***** DOCUMENT SEGMENT *****
# Experiment with the MNIST data set

In [1]:
from aitk.utils import gallery, array_to_image
from aitk.networks import Network

import tensorflow
from tensorflow.keras.datasets import mnist
from tensorflow.keras.models import Sequential
from tensorflow.keras.layers import Dense, Conv2D, MaxPooling2D, Flatten
from tensorflow.keras.utils import to_categorical

# Get the data
* Download the data
* Explore what you have

In [2]:
(train_x, train_y), (test_x, test_y) = mnist.load_data()

In [3]:
train_x.shape

(60000, 28, 28)

In [4]:
test_x.shape

(10000, 28, 28)

In [5]:
images = [array_to_image(train_x[i]) for i in range(20)]

In [6]:
gallery(images)

0,1,2,3,4
0,1,2,3,4
5,6,7,8,9
10,11,12,13,14
15,16,17,18,19


In [7]:
train_y[:20]

array([5, 0, 4, 1, 9, 2, 1, 3, 1, 4, 3, 5, 3, 6, 1, 7, 2, 8, 6, 9],
      dtype=uint8)

# Prepare the data for the network
* You may need to normalize the inputs so that they are in the range [0,1].
* You may need to convert the targets so that they are represented as one-hot vectors when you are doing categorization.

### Input data

In [8]:
min_input = train_x.min()
max_input = train_x.max()
print("range of input values is:", min_input, max_input)

range of input values is: 0 255


In [9]:
train_x_normalized = (train_x - min_input) / float(max_input-min_input)

In [10]:
test_x_normalized = (test_x - min_input) / float(max_input-min_input)

### Data sent into a Conv2D layer must have a depth
* This may require you to do a reshape command.
* For these black and white images there is only one channel of information.
* For color images there are typically 3 channels (Red, Green, Blue)

In [11]:
train_x_normalized = train_x_normalized.reshape(60000,28,28,1)
test_x_normalized = test_x_normalized.reshape(10000,28,28,1)

### Target data

In [12]:
num_categories = len(set(train_y))

In [13]:
train_y_category = to_categorical(train_y, num_categories)
***** INFORMATION SUPPLIED *****
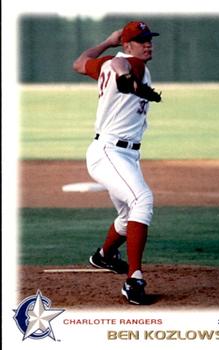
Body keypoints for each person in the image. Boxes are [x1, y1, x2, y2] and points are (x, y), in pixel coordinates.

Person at [73, 21, 161, 305]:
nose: (147, 43)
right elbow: (124, 71)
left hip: (124, 154)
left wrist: (107, 42)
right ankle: (134, 280)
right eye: (140, 39)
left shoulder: (109, 62)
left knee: (127, 215)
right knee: (143, 200)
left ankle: (104, 256)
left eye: (149, 38)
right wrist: (128, 79)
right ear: (128, 46)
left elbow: (79, 63)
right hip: (109, 152)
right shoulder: (127, 63)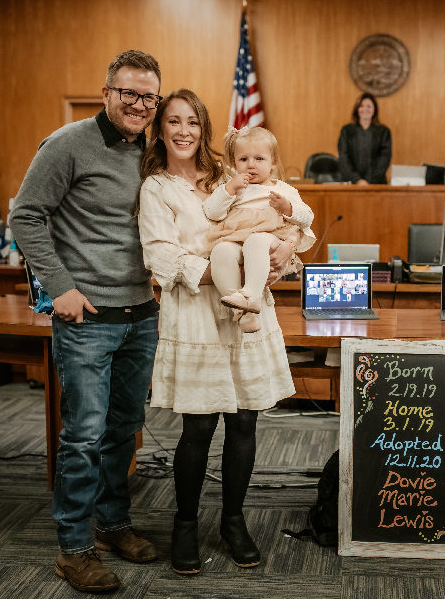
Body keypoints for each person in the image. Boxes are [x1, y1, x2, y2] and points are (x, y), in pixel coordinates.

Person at [10, 50, 162, 593]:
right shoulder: (68, 143)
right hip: (87, 318)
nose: (140, 105)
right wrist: (60, 288)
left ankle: (112, 523)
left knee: (124, 431)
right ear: (107, 93)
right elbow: (25, 215)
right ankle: (74, 549)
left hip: (142, 314)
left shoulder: (153, 150)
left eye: (149, 96)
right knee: (83, 437)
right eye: (129, 93)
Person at [138, 89, 296, 575]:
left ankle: (233, 520)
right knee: (200, 425)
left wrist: (285, 252)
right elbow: (159, 255)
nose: (184, 131)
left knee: (245, 422)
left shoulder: (230, 175)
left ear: (204, 129)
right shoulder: (156, 187)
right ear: (161, 129)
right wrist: (222, 270)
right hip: (197, 314)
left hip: (249, 309)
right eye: (174, 122)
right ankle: (185, 524)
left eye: (193, 122)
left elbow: (277, 219)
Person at [204, 126, 315, 333]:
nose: (251, 165)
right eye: (243, 159)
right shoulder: (233, 187)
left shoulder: (282, 189)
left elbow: (308, 217)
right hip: (237, 240)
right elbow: (212, 212)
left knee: (256, 241)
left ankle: (250, 296)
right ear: (233, 163)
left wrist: (287, 208)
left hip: (270, 239)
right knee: (221, 251)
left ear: (273, 162)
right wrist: (229, 189)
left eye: (259, 159)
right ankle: (241, 311)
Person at [337, 92, 392, 185]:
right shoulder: (346, 131)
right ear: (357, 109)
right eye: (361, 106)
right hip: (351, 184)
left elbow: (384, 159)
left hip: (376, 184)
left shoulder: (384, 132)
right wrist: (357, 180)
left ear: (375, 109)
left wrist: (367, 181)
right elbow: (343, 157)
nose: (365, 109)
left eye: (369, 106)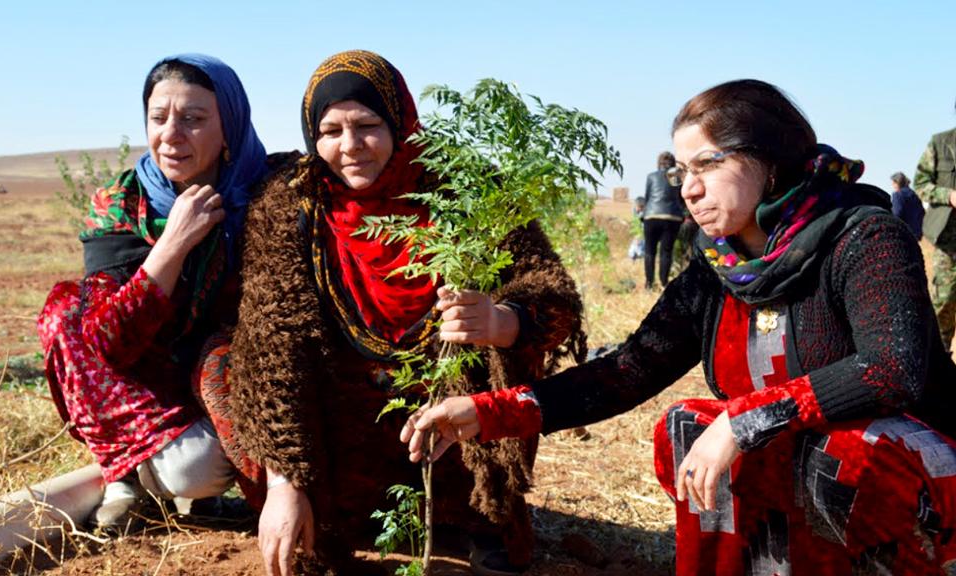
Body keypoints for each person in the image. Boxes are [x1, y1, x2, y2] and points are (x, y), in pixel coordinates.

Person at [404, 79, 956, 575]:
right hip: (797, 465)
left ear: (770, 161)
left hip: (911, 470)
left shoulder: (864, 237)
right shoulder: (719, 267)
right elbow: (627, 371)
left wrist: (744, 420)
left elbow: (891, 370)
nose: (689, 188)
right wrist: (489, 411)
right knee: (688, 424)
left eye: (709, 165)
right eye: (683, 171)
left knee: (843, 454)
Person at [229, 50, 585, 576]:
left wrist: (503, 320)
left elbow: (555, 300)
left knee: (498, 358)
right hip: (343, 417)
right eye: (330, 131)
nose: (349, 147)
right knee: (232, 369)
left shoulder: (465, 190)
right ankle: (327, 514)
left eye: (368, 125)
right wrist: (284, 480)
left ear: (401, 122)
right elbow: (274, 345)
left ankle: (485, 518)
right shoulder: (290, 204)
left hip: (450, 415)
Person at [37, 54, 269, 529]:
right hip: (148, 384)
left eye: (194, 119)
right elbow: (109, 343)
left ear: (230, 126)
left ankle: (156, 476)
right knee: (64, 311)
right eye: (159, 118)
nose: (172, 134)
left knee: (194, 472)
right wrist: (174, 243)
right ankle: (124, 473)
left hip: (224, 378)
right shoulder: (123, 202)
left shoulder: (266, 196)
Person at [914, 112, 956, 351]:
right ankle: (941, 372)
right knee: (943, 307)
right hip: (948, 244)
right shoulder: (941, 144)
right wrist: (948, 195)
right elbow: (920, 184)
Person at [642, 151, 685, 289]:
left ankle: (649, 284)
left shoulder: (651, 176)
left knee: (649, 251)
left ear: (658, 163)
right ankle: (664, 282)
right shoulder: (675, 176)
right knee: (666, 251)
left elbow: (647, 198)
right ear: (673, 163)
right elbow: (681, 199)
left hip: (651, 215)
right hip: (672, 217)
*****
** EXERCISES TO COMPLETE **
A - Reproduce the passage of the MNIST experiment from "range of input values is: 0" up to and including "(test_x - min_input) / float(max_input-min_input)".
B - According to the MNIST experiment, how many channels do color images typically have?

** WRITTEN ANSWERS **
A -
range of input values is: 0 255


In [9]:
train_x_normalized = (train_x - min_input) / float(max_input-min_input)

In [10]:
test_x_normalized = (test_x - min_input) / float(max_input-min_input)

B - Color images typically have 3 channels: Red, Green, and Blue.